La lutte contre la corruption sexuelle et la sextorsion préoccupe le consortium SOS Civisme Bénin et le Groupe Banouto. Il a ainsi organisé, du 23 au 25 février 2026 à Parakou, un atelier de formation des journalistes en investigation et en mise en lumière des faits de corruption sexuelle dont sont victimes les filles et les femmes. Cette initiative, au profit d'une vingtaine de professionnels des médias, s'inscrit dans le cadre de la mise en œuvre du projet « Stop Corruption, Stop Vbg », avec l’appui financier de l’Agence française de développement via Expertise France. L'atelier vise à renforcer les capacités des journalistes à produire des enquêtes journalistiques d’impact sur la corruption sexuelle, la sextorsion et, plus largement, les Violences Basées sur le Genre facilitées par la Technologie (Vbgft).

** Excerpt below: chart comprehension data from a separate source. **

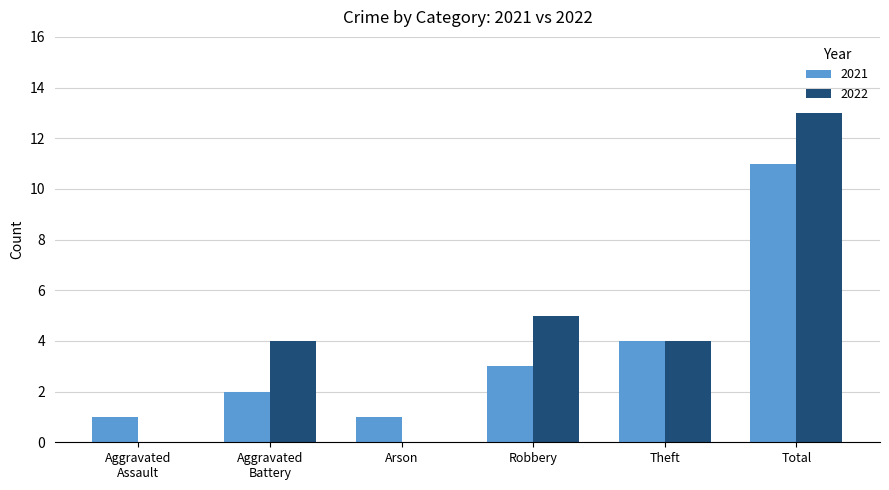

Count the number of categories in the chart.

6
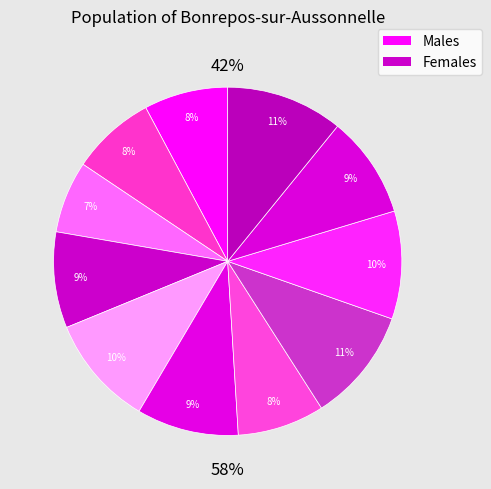

Is there any slice that represents more than half of the pie?

No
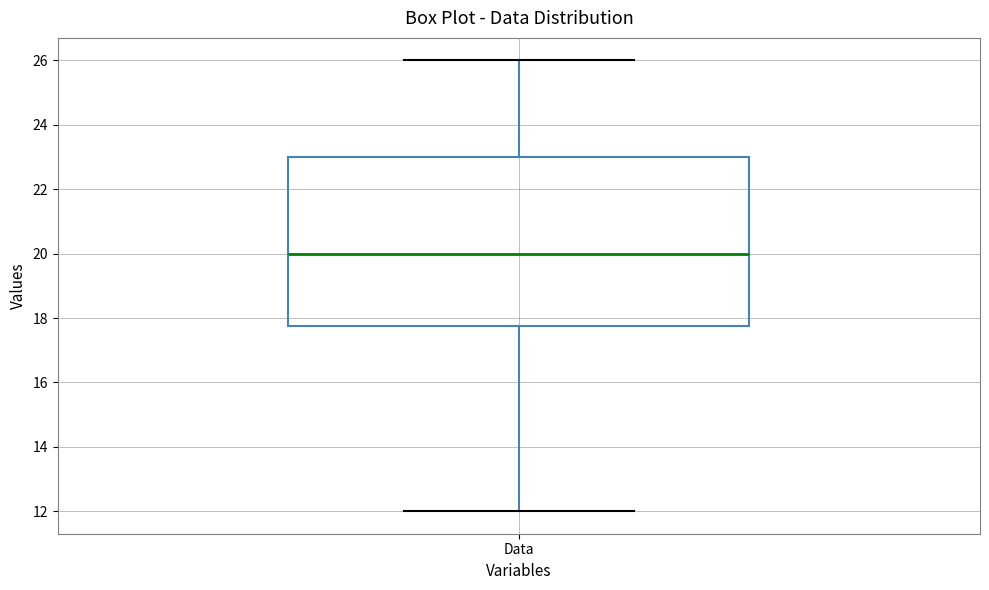

Transcribe this box plot: give where the median line is, the range the box spans, and where the two whiskers end, as read against the y-axis. The values are not printed on the chart, so give them approximately, as read against the axis.

median 20.0, box 17.8 to 23.0, whiskers 12.0 to 26.0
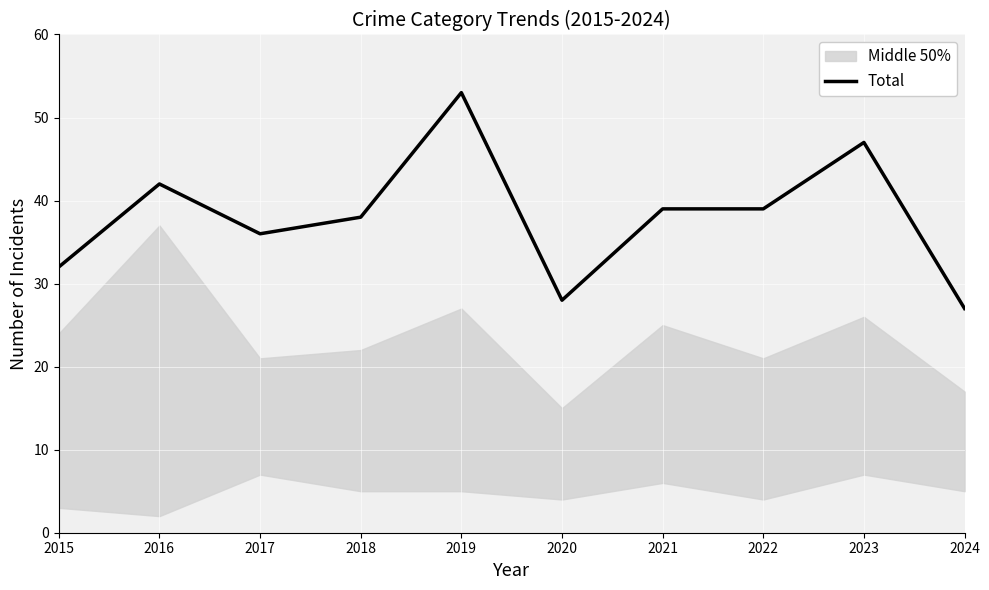

What is the value of the 3rd point from the left?

36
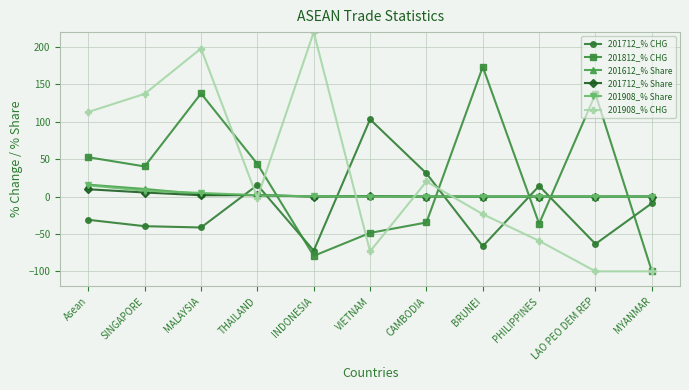

Between which two adjacent categories do 201712_% Share and 201812_% CHG first intersect?

THAILAND and INDONESIA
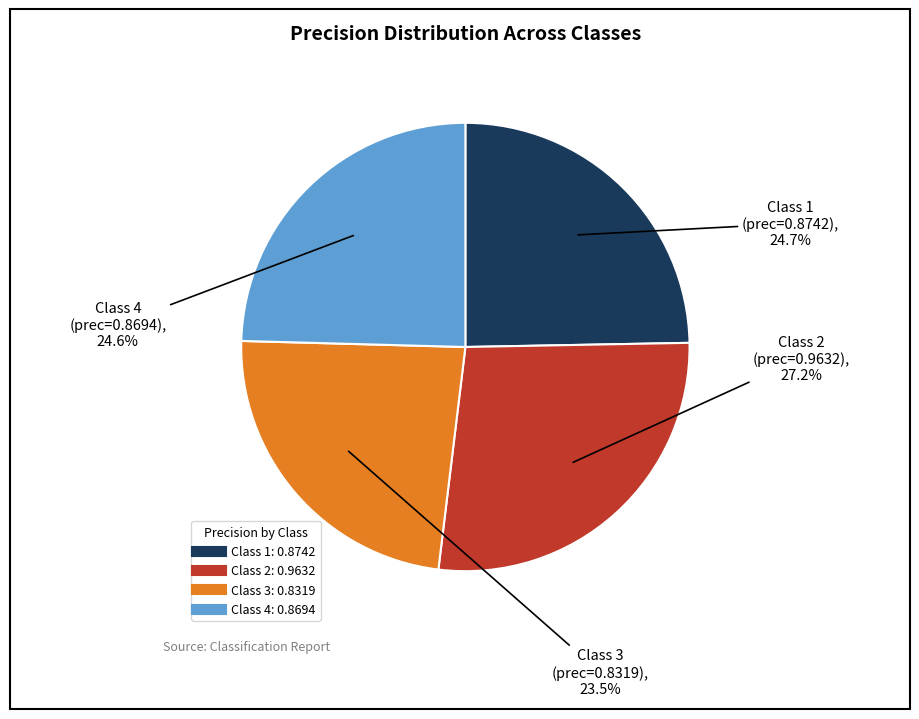

Is there a majority slice in this chart?

No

Durant trois jours, les participants ont eu droit à la présentation de plusieurs communications. Il s'agit, entre autres, de : techniques d’investigation appliquées à la corruption sexuelle et aux VBG ; rédaction d’un synopsis d’enquête ou de reportage sur les VBG ; éthique journalistique et sécurité des sources : précautions spécifiques ; protection et santé mentale du journaliste en investigation sur les VBG. Des travaux de groupe sur des études de cas de traitement médiatique des VBG ont été faits, permettant aux journalistes participants de mieux comprendre le phénomène. Au terme de l'atelier, des participants ont présenté leurs pitchs sur des sujets d’investigation ayant trait aux VBG.

La Directrice exécutive de SOS Civisme Bénin, Estelle Akpa N’Kakou, et le manager de Banouto, Léonce Gamaï Davodoun, ont insisté sur la sensibilité de la thématique avant d'inviter les participants à faire preuve de professionnalisme dans la dénonciation des cas de corruption sexuelle et de sextorsion. Chaque participant est invité à réaliser au moins une enquête journalistique sur les Vbg, assisté d'un coach.